§ Task goal: Copy out the records below with every "Yea" swapped for "Aye" and nothing else altered. Leave the pictures out.

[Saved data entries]
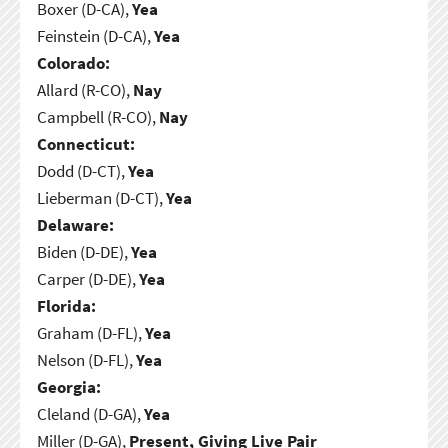
Boxer (D-CA),
Yea
Feinstein (D-CA),
Yea
Colorado:
Allard (R-CO),
Nay
Campbell (R-CO),
Nay
Connecticut:
Dodd (D-CT),
Yea
Lieberman (D-CT),
Yea
Delaware:
Biden (D-DE),
Yea
Carper (D-DE),
Yea
Florida:
Graham (D-FL),
Yea
Nelson (D-FL),
Yea
Georgia:
Cleland (D-GA),
Yea
Miller (D-GA),
Present, Giving Live Pair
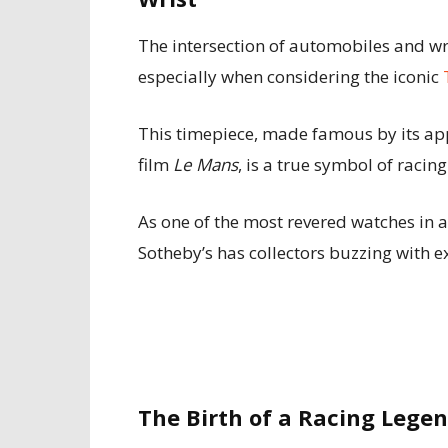
The intersection of automobiles and wr
especially when considering the iconic
This timepiece, made famous by its ap
film
Le Mans
, is a true symbol of racing
As one of the most revered watches in 
Sotheby’s has collectors buzzing with e
The Birth of a Racing Leg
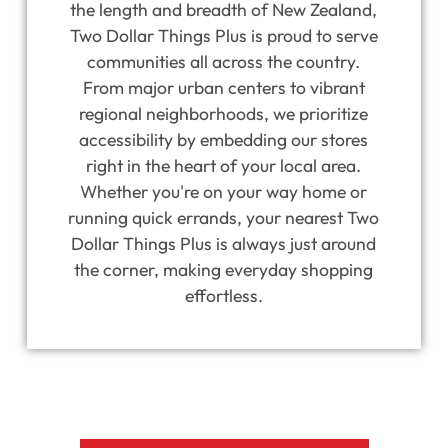
the length and breadth of New Zealand,
Two Dollar Things Plus is proud to serve
communities all across the country.
From major urban centers to vibrant
regional neighborhoods, we prioritize
accessibility by embedding our stores
right in the heart of your local area.
Whether you're on your way home or
running quick errands, your nearest Two
Dollar Things Plus is always just around
the corner, making everyday shopping
effortless.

§ Reply to the task:
Boxer (D-CA),
Aye
Feinstein (D-CA),
Aye
Colorado:
Allard (R-CO),
Nay
Campbell (R-CO),
Nay
Connecticut:
Dodd (D-CT),
Aye
Lieberman (D-CT),
Aye
Delaware:
Biden (D-DE),
Aye
Carper (D-DE),
Aye
Florida:
Graham (D-FL),
Aye
Nelson (D-FL),
Aye
Georgia:
Cleland (D-GA),
Aye
Miller (D-GA),
Present, Giving Live Pair
The intersection of automobiles and wr
especially when considering the iconic
This timepiece, made famous by its ap
film
Le Mans
, is a true symbol of racing
As one of the most revered watches in 
Sotheby’s has collectors buzzing with e
The Birth of a Racing Leg
the length and breadth of New Zealand,
Two Dollar Things Plus is proud to serve
communities all across the country.
From major urban centers to vibrant
regional neighborhoods, we prioritize
accessibility by embedding our stores
right in the heart of your local area.
Whether you're on your way home or
running quick errands, your nearest Two
Dollar Things Plus is always just around
the corner, making everyday shopping
effortless.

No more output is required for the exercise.